Kein Wunder: Zu sehen, wie da ein paar Eltern ihre Sprösslinge im Rahmen eines Kinderlaufes mit aller Gewalt in Richtung Ziellinie schleifen und zerren, lässt niemanden kalt.

Auch mich nicht: Ich bin in Linz den Halbmarathon gelaufen. Auf der Heimfahrt sah ich das Bild auf Facebook (ich glaube in der Timeline von ORF-Anchor Roman Rafreider) und bin auf die Seite des Urhebers gegangen. Von dort habe ich Binders - journalistisch gesehen - "1000 Gulden Schuss" Sonntagabend auch in meine Timeline geholt. Zu diesem Zeitpunkt hatten das bereits um die 250 andere User ebenso getan.

Das Original war - und ist - unverpixelt: Eltern und Kinder sind zu erkennen. Die Startnummern ebenso. Über die kann man ohne Probleme die Namen aller Beteiligten herausbekommen. Das ist bei jedem Sportevent Usus.

Das Bild ging durch die Decke. Nicht bei mir, sondern insgesamt. Erwartungsgemäß. Am Montag tobte das Netz - und am Dienstag war die Sache in die „echte Welt“ gehoppst: Natascha Marakovits, eine laufende Kollegin vom Kurier, hatte die regionale Story ins Hauptblatt gestellt.

@Marakovits/Kurier

Und: BUMM! Plötzlich sprangen alle auf - und überboten sich im In- und Ausland mit Analysen, Geschichten und Expertisen: So funktionieren Medien halt.
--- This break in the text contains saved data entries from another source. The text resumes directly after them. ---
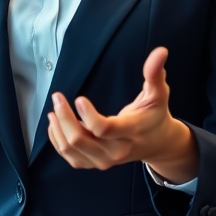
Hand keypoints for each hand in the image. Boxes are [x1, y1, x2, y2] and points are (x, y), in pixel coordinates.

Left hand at [46, 47, 197, 182]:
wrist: (158, 144)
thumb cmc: (155, 115)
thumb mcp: (158, 94)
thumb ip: (155, 73)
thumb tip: (161, 51)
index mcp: (131, 131)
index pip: (104, 129)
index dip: (88, 115)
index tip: (78, 98)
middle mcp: (116, 150)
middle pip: (81, 140)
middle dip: (64, 118)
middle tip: (57, 98)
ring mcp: (105, 160)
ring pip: (72, 150)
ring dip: (58, 129)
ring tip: (54, 110)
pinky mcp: (95, 163)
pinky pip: (71, 157)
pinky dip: (58, 141)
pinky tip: (55, 125)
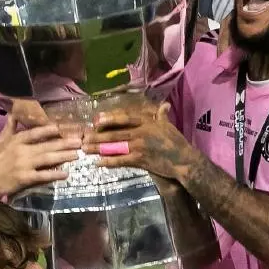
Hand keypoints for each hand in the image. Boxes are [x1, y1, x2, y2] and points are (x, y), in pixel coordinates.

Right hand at [0, 119, 81, 198]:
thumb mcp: (1, 139)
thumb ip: (11, 126)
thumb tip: (14, 111)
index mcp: (16, 140)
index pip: (35, 132)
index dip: (49, 130)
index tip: (62, 128)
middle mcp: (21, 150)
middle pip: (46, 145)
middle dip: (64, 143)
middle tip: (78, 142)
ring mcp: (23, 165)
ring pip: (47, 159)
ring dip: (63, 156)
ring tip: (76, 155)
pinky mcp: (24, 178)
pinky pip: (43, 176)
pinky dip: (54, 174)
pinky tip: (65, 173)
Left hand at [82, 102, 200, 180]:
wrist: (184, 161)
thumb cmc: (177, 143)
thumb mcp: (169, 126)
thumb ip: (162, 116)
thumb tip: (164, 106)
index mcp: (147, 122)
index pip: (125, 118)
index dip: (110, 118)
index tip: (97, 119)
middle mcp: (141, 132)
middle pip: (115, 132)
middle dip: (98, 135)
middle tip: (84, 136)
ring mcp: (140, 146)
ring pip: (115, 146)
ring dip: (99, 148)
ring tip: (85, 149)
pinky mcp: (140, 160)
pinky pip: (121, 160)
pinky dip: (109, 162)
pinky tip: (98, 163)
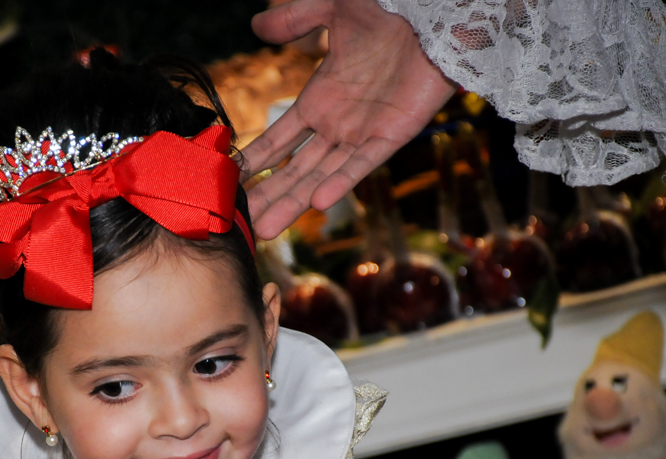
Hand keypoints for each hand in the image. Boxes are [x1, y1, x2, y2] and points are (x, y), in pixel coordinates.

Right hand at [242, 0, 454, 238]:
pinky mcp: (392, 136)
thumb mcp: (334, 10)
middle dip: (269, 196)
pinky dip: (341, 182)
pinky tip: (320, 203)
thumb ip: (295, 20)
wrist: (434, 14)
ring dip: (295, 202)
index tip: (230, 181)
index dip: (256, 160)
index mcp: (320, 100)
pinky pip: (362, 164)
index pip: (279, 140)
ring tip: (267, 229)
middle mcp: (337, 124)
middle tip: (240, 222)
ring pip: (321, 176)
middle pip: (295, 169)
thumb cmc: (389, 9)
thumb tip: (257, 26)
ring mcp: (362, 133)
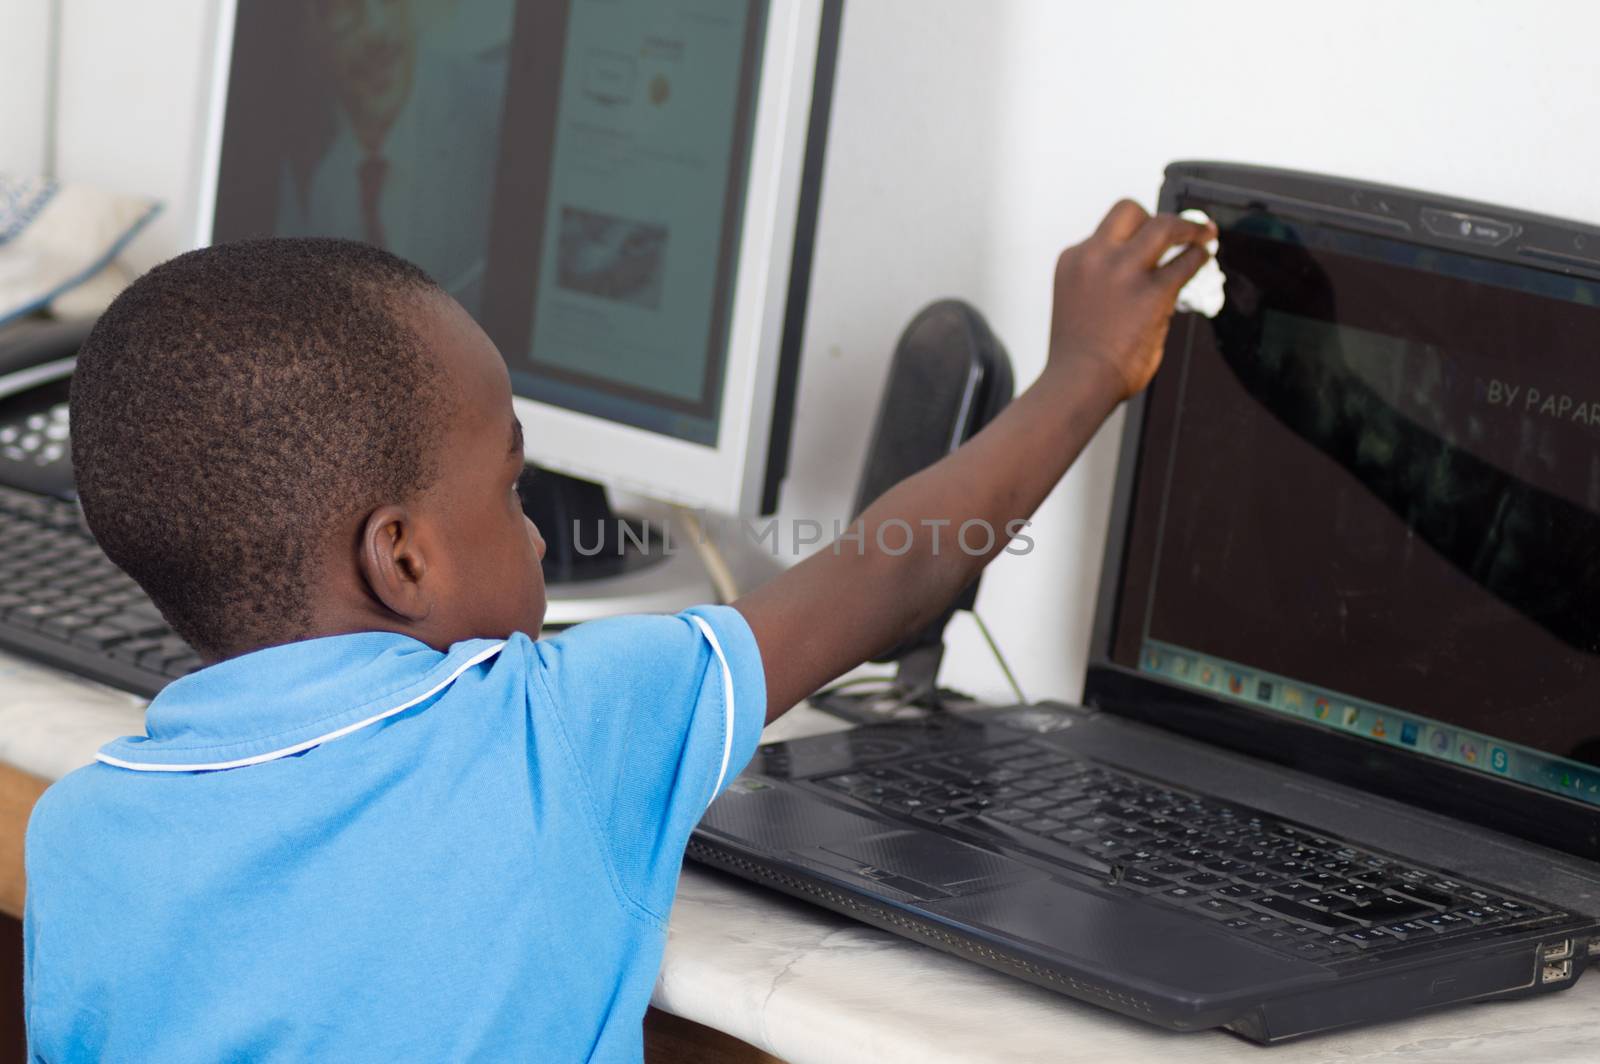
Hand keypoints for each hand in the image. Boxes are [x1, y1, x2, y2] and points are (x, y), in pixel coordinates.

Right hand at [1047, 200, 1214, 399]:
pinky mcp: (1153, 291)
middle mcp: (1096, 257)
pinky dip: (1198, 256)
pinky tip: (1204, 258)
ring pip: (1163, 225)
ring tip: (1202, 234)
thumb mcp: (1078, 302)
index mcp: (1074, 261)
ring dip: (1187, 228)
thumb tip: (1142, 280)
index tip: (1143, 238)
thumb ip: (1104, 283)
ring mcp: (1124, 271)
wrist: (1078, 382)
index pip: (1106, 231)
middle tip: (1175, 228)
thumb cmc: (1076, 356)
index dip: (1130, 234)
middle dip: (1155, 216)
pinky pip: (1185, 262)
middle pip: (1129, 210)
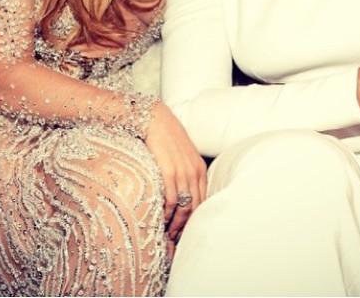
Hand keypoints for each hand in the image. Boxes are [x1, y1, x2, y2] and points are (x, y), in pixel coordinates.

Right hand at [145, 102, 206, 242]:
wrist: (156, 120)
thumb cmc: (167, 138)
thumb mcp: (183, 155)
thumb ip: (186, 173)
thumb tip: (183, 194)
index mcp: (200, 169)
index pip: (203, 202)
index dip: (195, 220)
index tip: (186, 233)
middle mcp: (195, 172)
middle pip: (195, 208)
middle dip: (186, 227)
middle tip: (176, 240)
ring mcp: (183, 172)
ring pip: (184, 207)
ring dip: (176, 224)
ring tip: (167, 235)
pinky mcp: (169, 171)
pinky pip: (171, 199)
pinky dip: (167, 213)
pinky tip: (161, 219)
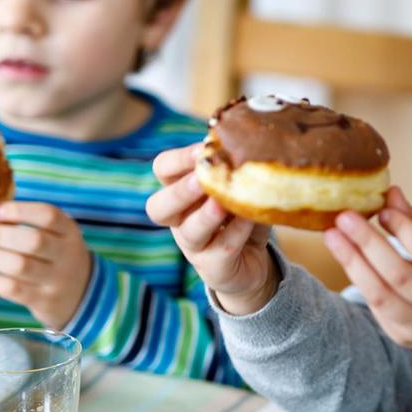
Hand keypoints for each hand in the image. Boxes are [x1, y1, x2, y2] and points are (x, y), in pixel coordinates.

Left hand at [0, 201, 90, 328]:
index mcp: (68, 232)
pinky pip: (12, 289)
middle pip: (33, 242)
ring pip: (20, 267)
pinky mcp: (42, 301)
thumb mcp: (57, 235)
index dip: (19, 211)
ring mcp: (55, 280)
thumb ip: (29, 223)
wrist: (80, 295)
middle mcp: (66, 255)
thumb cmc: (56, 256)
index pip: (48, 216)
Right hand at [145, 143, 276, 315]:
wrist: (252, 263)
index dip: (177, 160)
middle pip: (159, 207)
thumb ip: (237, 171)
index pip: (162, 170)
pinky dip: (236, 231)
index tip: (202, 149)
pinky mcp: (213, 267)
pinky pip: (221, 248)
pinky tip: (250, 218)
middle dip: (179, 192)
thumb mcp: (237, 189)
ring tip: (221, 202)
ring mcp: (194, 247)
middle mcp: (179, 221)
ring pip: (189, 232)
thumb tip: (249, 143)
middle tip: (200, 179)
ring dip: (205, 215)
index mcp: (180, 194)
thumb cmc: (240, 217)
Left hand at [323, 186, 411, 352]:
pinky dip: (360, 280)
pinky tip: (346, 258)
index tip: (381, 209)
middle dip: (367, 243)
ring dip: (352, 262)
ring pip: (380, 295)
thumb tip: (389, 193)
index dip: (404, 229)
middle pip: (400, 274)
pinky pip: (375, 307)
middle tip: (343, 217)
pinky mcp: (403, 336)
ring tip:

Parallel dazu brach die Meta-Diskussion aus: Als erste kam meine Schwester. Die - eine Volksschuldirektorin und Vollblut-Pädagogin - prügelte mich auf Facebook schon Sonntagnacht mit nassen Fetzen. Wie ich mich unterstehen könne, Kinder, die offensichtlich Opfer einer - sagen wir es ruhig, wie es ist - Misshandlung wurden, kenntlich an die Öffentlichkeit zu zerren.

Meine Antwort war moralisch mau, aber faktisch korrekt: Bilder, die man auf Facebook teilt, kann man nicht bearbeiten. Und der Rechteinhaber habe die Fotos eben so wie sie sind online gestellt.

Donnerstagfrüh ging beim Standard mein Laufblog online. „Rotte rennt“ aus Linz. Die Kindergeschichte hatte ich ganz bewusst ausgelassen - erwähnte sie aber im Vorspann der diversen Verlinkungen.

Prompt kam Kritik: Ein „John Byron“ kritisierte in einer Lauf-Gruppe, dass ich zur Steigerung meiner Klickzahlen fremde Kinder an die Öffentlichkeit zerre. Ohne sie um ihr Einverständnis gefragt zu haben.

©ScreenshotFacebook

Moralisch kann ich der Kritik nicht widersprechen. Rechtlich schon: Erstens mit der Antwort, die ich schon meiner Schwester gegeben habe. Zweitens mit den „Spielregeln“ von Sport- und anderen Events. Die bestätigt, wer mitmacht: Mit dem Überstreifen der Startnummer akzeptiere ich, dass es Presseberichte geben wird - und dass in diesem Rahmen auch Bilder angefertigt werden und veröffentlicht werden können, auf denen ich zu erkennen bin. Mit der Teilnahme trete ich also Rechte ab. In rechtlicher wie in finanzieller Hinsicht. Nur: Daran denkt halt keiner.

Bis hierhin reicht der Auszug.